Primary key placement in one-to-one (1:1) relationships:\n“In a 1:1 relationship, the primary key placement is arbitrary.”\nEvaluate this statement with respect to optionality and design practice.

Difficulty: Easy

Correct Answer: Incorrect

Explanation:


Introduction / Context:
In a 1:1 relationship, each row in table A matches at most one row in table B and vice versa. While it may seem that key placement is arbitrary, good modeling ties the foreign key choice to business semantics and optionality (whether either side can exist without the other).



Given Data / Assumptions:

  • Two entities A and B with a one-to-one relationship.
  • Optionality may be mandatory or optional on either side (for example, every Person has exactly one Passport versus some Persons have a Passport).
  • Goal: enforce integrity and support efficient access.


Concept / Approach:
If one side is optional, place the foreign key in the optional table and often make it both FOREIGN KEY and PRIMARY KEY (or UNIQUE) to enforce 1:1. If both sides are mandatory, you still choose the table that logically “depends on” the other or consolidate them into one table if separation brings no benefit. Arbitrary placement risks awkward insertion order, unnecessary NULLs, and harder enforcement of optionality. Therefore, primary key/foreign key decisions are guided by semantics, not caprice.



Step-by-Step Solution:

If B is optional, add B.pk = A.pk, declare B.pk as both PRIMARY KEY and FOREIGN KEY referencing A.pk.This ensures at most one B per A and prevents B rows without A.If both mandatory, consider merging tables or choose based on lifecycle (which is created first) and update patterns.Conclusion: placement follows optionality/lifecycle, not arbitrary choice.

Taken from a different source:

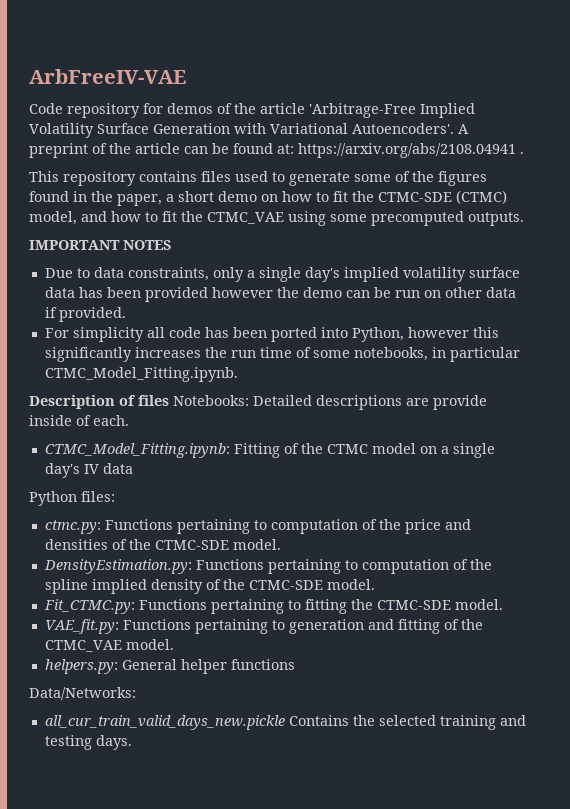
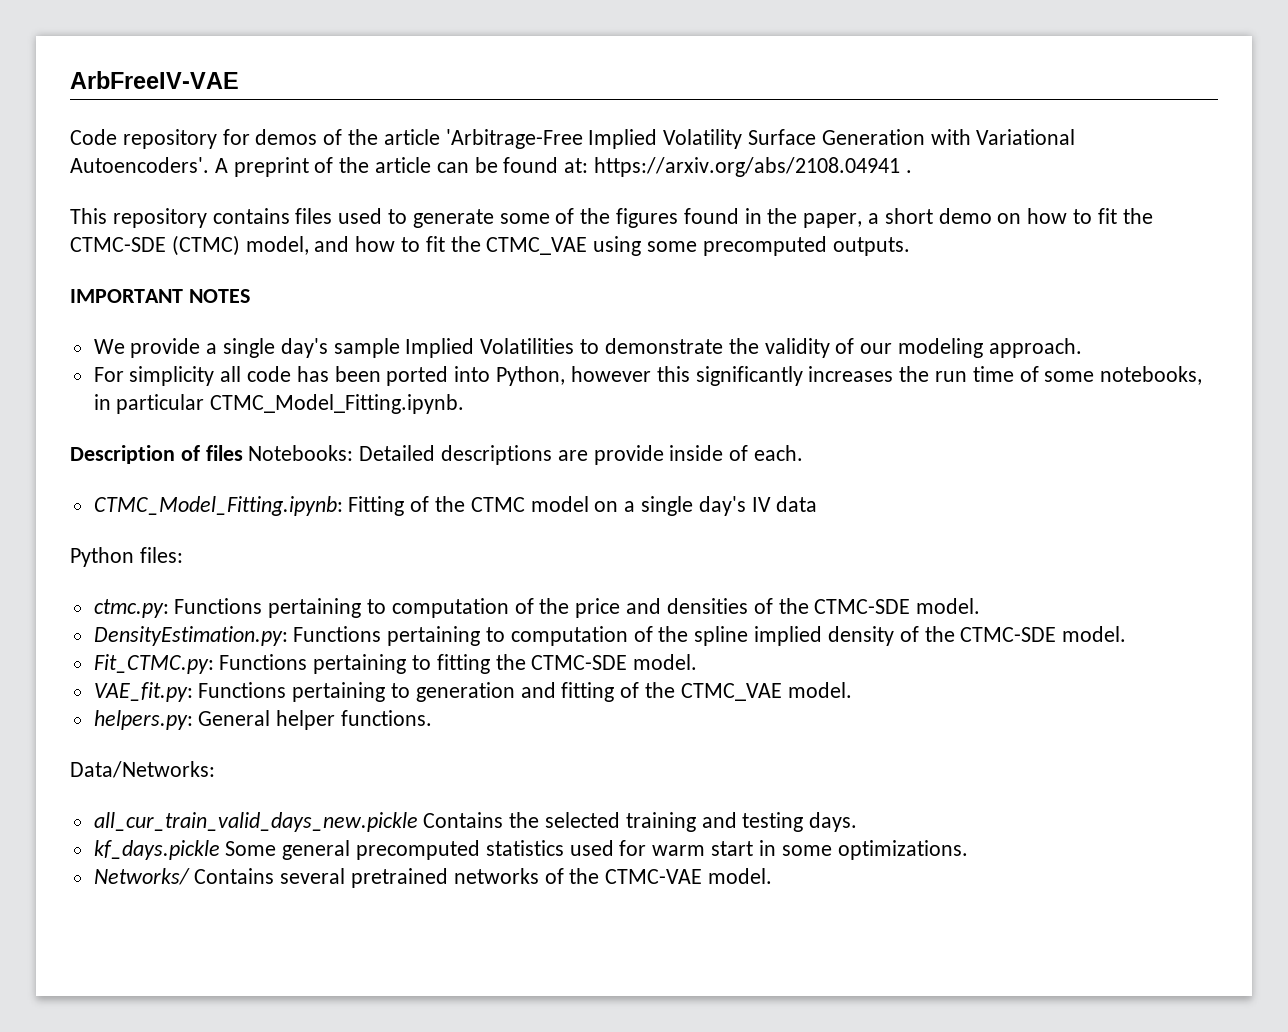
[44,267,520,282] [44,287,516,302] [44,307,126,322] Due to data constraints, only a single day's implied volatility surface data has been provided however the demo can be run on other data if provided. -> [93,338,1082,358] We provide a single day's sample Implied Volatilities to demonstrate the validity of our modeling approach.
[230,659,295,670] functions -> [341,710,433,726] functions.
(132, 742) none -> [93,840,968,860] [93,868,773,888] // kf_days.pickle Some general precomputed statistics used for warm start in some optimizations. // Networks/ Contains several pretrained networks of the CTMC-VAE model.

Verification / Alternative check:
Attempt to model “optional” with the foreign key on the mandatory side; you will end up with NULLs or a schema that allows invalid states.



Why Other Options Are Wrong:

  • Calling it “correct” ignores optionality and lifecycle considerations.
  • Surrogate keys and physical storage do not override modeling principles.
  • Even when both sides are mandatory, “arbitrary” is poor guidance; design should be justified.


Common Pitfalls:
Duplicating keys on both sides; not enforcing uniqueness; splitting a single conceptual entity into two tables without a real need.